All of us know that people around us, the ones who bring joy and constancy, a sense of it all being worthwhile to our lives, will die and that we will have mourned their passing and grieved for their absence.

Either that or they will mourn our death. There is no alternative, that’s the unalterable path ordained for every one of us.

So, try to imagine how much greater the grief, the crush of emotional devastation, faced by someone who has to accept that a person who was as important to them as the blood coursing through their veins felt the world so impossible that they believed they had no option but to take their own life.

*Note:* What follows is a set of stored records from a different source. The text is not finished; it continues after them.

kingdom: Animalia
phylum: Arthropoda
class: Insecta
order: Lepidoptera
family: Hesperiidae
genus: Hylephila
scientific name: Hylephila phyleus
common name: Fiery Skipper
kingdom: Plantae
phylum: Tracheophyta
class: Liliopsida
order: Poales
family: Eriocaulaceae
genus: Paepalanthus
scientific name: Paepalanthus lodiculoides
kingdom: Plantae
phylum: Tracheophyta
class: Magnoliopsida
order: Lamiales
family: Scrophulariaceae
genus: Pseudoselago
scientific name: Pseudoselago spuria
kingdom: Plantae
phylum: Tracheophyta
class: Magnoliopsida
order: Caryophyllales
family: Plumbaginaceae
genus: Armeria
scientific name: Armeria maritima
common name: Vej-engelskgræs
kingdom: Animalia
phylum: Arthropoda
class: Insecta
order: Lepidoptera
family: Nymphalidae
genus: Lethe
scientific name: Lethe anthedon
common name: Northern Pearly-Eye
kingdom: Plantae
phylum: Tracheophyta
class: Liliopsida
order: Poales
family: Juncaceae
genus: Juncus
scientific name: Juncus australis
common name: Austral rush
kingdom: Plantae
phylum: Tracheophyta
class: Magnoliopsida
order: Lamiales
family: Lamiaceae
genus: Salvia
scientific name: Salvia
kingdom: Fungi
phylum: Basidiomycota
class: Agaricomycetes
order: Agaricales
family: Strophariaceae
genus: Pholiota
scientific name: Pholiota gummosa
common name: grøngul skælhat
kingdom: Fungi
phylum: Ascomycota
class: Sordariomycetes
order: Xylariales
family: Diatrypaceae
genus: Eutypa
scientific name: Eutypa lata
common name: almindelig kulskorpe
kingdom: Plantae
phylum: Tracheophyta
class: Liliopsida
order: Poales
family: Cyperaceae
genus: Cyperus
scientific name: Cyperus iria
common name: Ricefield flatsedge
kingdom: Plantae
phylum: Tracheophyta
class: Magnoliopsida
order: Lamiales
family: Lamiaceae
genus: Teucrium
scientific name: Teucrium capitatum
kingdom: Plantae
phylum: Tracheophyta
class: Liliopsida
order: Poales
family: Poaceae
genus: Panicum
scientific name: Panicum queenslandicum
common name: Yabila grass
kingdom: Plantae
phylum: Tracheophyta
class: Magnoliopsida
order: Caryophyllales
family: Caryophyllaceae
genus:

Try to imagine the sense of pain felt by someone who has to cope with the realisation that their love, though reciprocated, was not enough to help a partner, a child or a real friend through the despair of depression to a better place where the idea of suicide could be put aside.

To a place where, even in the darkest time, possibility and hope were alive.

For some this is an overwhelming challenge, for others it becomes a life-defining process.

For others it is the beginning of a journey to a new life. A life that recognises the terrible pain and anger of a love lost to the world’s hardness but recognises too that resilience is a defining, celebratory part of being human.

A journey that recognises we will do all we can to survive and reach a point where grief is recognised, where a lost loved one is still loved and remembered but where the present can be celebrated too.

Today we are honoured and humbled to share the story of Phyllis MacNamara’s journey to a new kind of possibility, a new kind of life after her beloved husband Michael took his life just three years ago.

She describes, with great courage and inspiring candour, how her life seemed to be sundered when the world became too much for Michael but she tells too how she worked her way back to a point where it was possible to be happy enough to want to dance.

“There were days when I could laugh, and eventually a day that I could dance... I sent a text to my son ‘I am dancing, I am dancing and I never thought that I would dance again’.”

As so often the greatest challenges bring the greatest victories.

Today’s Irish Examiner focus on suicide and the reproduction of our Let’s Talk: Suicide booklet is intended to show that even at the lowest point, at the moment we feel most abandoned and alone, there is a future to secure and enjoy.

That even the death of a loved one can be the beginning of the kind of growth that makes all things, including happiness, possible.